The message to senders and ISPs/mail program providers is clear. For senders, building trust and confidence are a priority, and these best practices should be followed:
- Give careful attention to the "FROM" address and "SUBJECT" line of emails.
- Make it easier to "unsubscribe" than to "report as spam."
- Use the information provided by recipients who report spam to understand WHY they are dissatisfied with your email program.
- Examine third-party options for certifying your practices.
Both senders and receivers can walk away with important lessons from these survey results:
The survey results indicate a high awareness and knowledge of the "Report spam" function and its purpose.
- Approximately 83 percent of respondents indicate that they have used a "Report Spam" button.
- 80 percent decide whether to click on the "Report Spam" or "Junk" button without opening the actual message;
- 73% base the decision on "FROM"
- 69% base the decision on "SUBJECT"
- 79 percent of panelists indicate they use the "Report Spam" button when they don't know who the sender is.
- Just 20 percent admit to using the "Report Spam" button as a quick way to unsubscribe.
- 66 percent were willing to provide additional information on why they were reporting something as spam
Unsubscribing: Similarly, consumer responses indicate a familiarity and understanding of the unsubscribe process.
- 82 percent of panelists use the unsubscribe features provided when they want to stop receiving email from a company from which they had previously requested to receive email.
- Trust in unsubscribe is high with 71 percent of panelists indicating that they believe unsubscribe links work, and 48 percent of respondents reporting that they use unsubscribe links even when they don't recognize the sender.

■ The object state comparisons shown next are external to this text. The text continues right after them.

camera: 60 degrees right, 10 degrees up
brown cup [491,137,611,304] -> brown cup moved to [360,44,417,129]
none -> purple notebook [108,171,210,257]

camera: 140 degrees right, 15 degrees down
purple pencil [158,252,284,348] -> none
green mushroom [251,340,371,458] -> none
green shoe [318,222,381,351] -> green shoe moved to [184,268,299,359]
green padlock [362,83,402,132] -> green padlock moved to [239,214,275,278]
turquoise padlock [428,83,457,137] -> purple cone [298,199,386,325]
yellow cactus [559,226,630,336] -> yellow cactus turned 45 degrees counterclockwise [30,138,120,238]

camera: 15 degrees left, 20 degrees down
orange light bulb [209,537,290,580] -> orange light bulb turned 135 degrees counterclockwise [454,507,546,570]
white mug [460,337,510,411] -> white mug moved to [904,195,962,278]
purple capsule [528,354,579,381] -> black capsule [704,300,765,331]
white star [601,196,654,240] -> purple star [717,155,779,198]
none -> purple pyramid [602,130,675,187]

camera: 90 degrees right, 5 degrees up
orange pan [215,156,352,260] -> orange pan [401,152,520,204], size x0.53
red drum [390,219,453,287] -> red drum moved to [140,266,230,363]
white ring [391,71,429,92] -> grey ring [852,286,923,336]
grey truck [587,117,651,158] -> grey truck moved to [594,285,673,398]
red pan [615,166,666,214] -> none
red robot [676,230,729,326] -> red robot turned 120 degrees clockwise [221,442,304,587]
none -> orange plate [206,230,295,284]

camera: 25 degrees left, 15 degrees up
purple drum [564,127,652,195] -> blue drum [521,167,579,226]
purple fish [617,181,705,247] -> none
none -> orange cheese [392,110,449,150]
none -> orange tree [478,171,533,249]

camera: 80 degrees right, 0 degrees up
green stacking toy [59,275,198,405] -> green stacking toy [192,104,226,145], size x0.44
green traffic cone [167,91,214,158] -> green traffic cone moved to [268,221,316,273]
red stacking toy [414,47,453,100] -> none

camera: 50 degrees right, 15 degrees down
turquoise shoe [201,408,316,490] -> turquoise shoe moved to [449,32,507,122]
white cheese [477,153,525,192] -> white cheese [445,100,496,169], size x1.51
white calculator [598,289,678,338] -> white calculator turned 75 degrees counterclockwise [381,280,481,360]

Consumer views about their email programs: Consumers clearly want more tools with which to fight spam and phishing threats.
- 90 percent of panelists indicate that they would appreciate having an "Unsubscribe" button built directly into their email program and indicated they would use such a feature if it were added to their email program
- 80 percent of panelists believe there should be a "Report Fraud" button in their email program.
- Nearly 70 percent believe that information gained from a "Report Fraud" button should be shared across North America; and further nearly 70 percent believe such information should be shared worldwide.
Consumer views about their Junk Folder: Overall, panelists report that the mail they request to receive is not getting lost in their junk folders.
- 64 percent of panelists report that they rarely or never see messages that they've requested in their bulk boxes
- 80 percent of panelists report that 5 percent or less of their messages that they requested or wanted to receive land in the bulk folder.
Consumer views about certification of email: Overall, consumers are looking for help in determining which senders they can trust.
- Generally, respondents would support senders having their practices and policies certified by 3rd parties.
- Respondents are considerably more likely to open and read email from senders whose practices are certified by a 3rd party and identified in the inbox with an icon. While 53 percent would be more likely to open and read such identified email, just 18 percent would not be more likely to open and read the message.